— Ну вот и славно… — отирая бегущие из глаз слезы, бормотала боярыня, обхватывая сына дрожащими руками. — Мальчик мой, кровиночка, ты вернулся… Я тебе твой меч да сапоги принесла.
— Ну и где моя… невестушка? — натягивая сапог, спросил Добрыня Никитич.
— На подворье своем! Что осталось от пожара разгребает! Хозяйственная… Сынок!
Богатырь оглянулся, его мать, устало опустив руки, стояла в высокой траве.
— Она ведь рискнула, Маринка-от, мне доверилась. Ты уж слова моего не ломай — клялась я ей, что ты на ней оженишься! — глядя на сына с неожиданной опаской, тихо попросила Амелфа Тимофеевна, боярыня киевская, бывшая Змеева жена. — Обойдись с девонькой… по-людски.
— Не волнуйся, матушка! — губы Добрыни искривились в улыбке. — С гадинами я обхожусь… по-человечески.
Из былины «Добрыня Никитич и Маринка Кайдаловна»
То Фелико Терас
— Тук-тук! Тук! — первый стук в монастырскую калитку был робким, словно бы принужденным, точно стучавший просил открыть, но на самом деле надеялся, что его не услышат, и объясняться не придется. Его и не услышали. Или во всяком случае, не открыли.
— Да что же вы! — раздался досадливый возглас и в створку грянул кулак. — Бух! Бух! Бух!
Теперь колотили громко и так яростно, что деревце у калитки, радующее глаз насыщенной, свежей зеленью январской листвы, содрогнулось и с него гулко шлепнулись переспевшие апельсины — хлоп-хлоп!
— Благослови вас Дева Мария, добрые люди! Надеюсь, нужда ваша неотложна, коль вы так стучитесь в двери монастыря прямо во время вечерни! — пропел девичий, да почти детский голос, и в воротное окошко высунулась голова. Темные глаза на смуглом лице глядели на пришельцев с упреком.
— Калимера, сестра Агнесс! Прощенья просим… — низко кланяясь, забормотали рыбаки, но привратница глядела не на них, а на возвышающегося за их спиной рыцаря в походном облачении.
— Благословите и простите, сестра! — рыцарь склонил голову — не слишком низко. — Нужда наша и впрямь велика. Позволите ли вы войти?
— Это женский монастырь, монсьер! — привратница потупилась. — Мужчины могут войти сюда, только если ищут исцеления.
— Я ищу исцеления. — кивнул рыцарь. И уже когда лицо привратницы исчезло из окошка, а створка приоткрылась, закончил. — Но гораздо больше в нем нуждается дама.

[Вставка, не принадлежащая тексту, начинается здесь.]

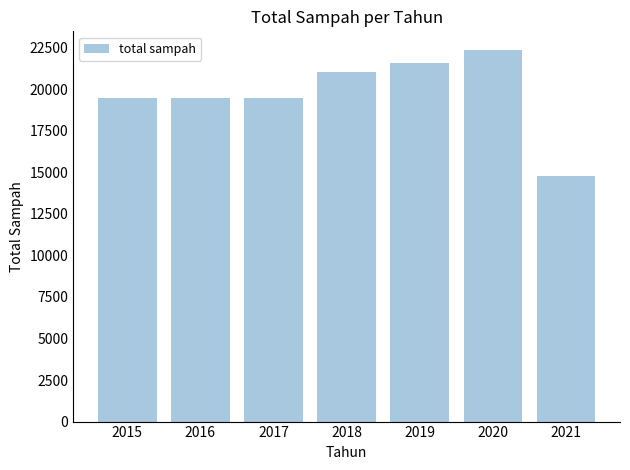

Which label corresponds to the largest value in the chart?

2020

Рыбаки шагнули в ворота. Рыцарь шел следом, ведя в поводу коня с притороченным к седлу вьюком. Судя по лязгу, внутри был металл, а судя по изрядной потертости седла, металл этот был уж никак не золотом.
— Я встретил этих добрых людей на тропе к монастырю и помог им добраться сюда. — сказал рыцарь, снимая перекинутый через седло овчинный сверток.
Рыбаки подхватили сверток на руки, край овчины соскользнул…
— На Кава Греко после шторма вчерашнего нашли. — негромко пробормотал один.
В ранних зимних сумерках запрокинутое лицо женщины казалось мучнисто-бледным, а закрытые глаза — темными ямами. Распустившиеся волосы мокрыми прядями свисали до самой земли, а единственная одежда — нижняя рубашка — тоже мокрая насквозь, облепила тело так, что утопленница казалась и вовсе голой. Сестра бросила неодобрительный взгляд на рыбаков, и торопливо поправила упавшую овчину.
— Ни обломков корабля, ничего, только вот она.
Оба рыбака дружно покачали головой: вчерашний шторм был ужасен. Он налетел словно из ниоткуда: только что безмятежно-синее зимнее небо вмиг затянуло плотными черными тучами, из которых ударила сплошная стена дождя. Тяжелые, точно свинцовые капли размывали багровую землю, превращая редкие тропы в реки цвета крови. Тонкие и легкие сосны гнулись под ударами ветра точно тугие луки, а по недавно такому ласковому морю метались бешенные волны, с яростью диких псов вгрызаясь в каменистый берег. Ветер бился в стены и с рычанием разбирал крыши рыбачьих домишек.
— То Фелико Терас… — невнятно пробормотал второй рыбак себе под нос.
«Что он сказал?» — киприотское наречие рыцарь понимал с пятого на десятое, благо, почти все здесь разумели родной ему итальянский.
— Божья милость! — строго поправила их юная монахиня.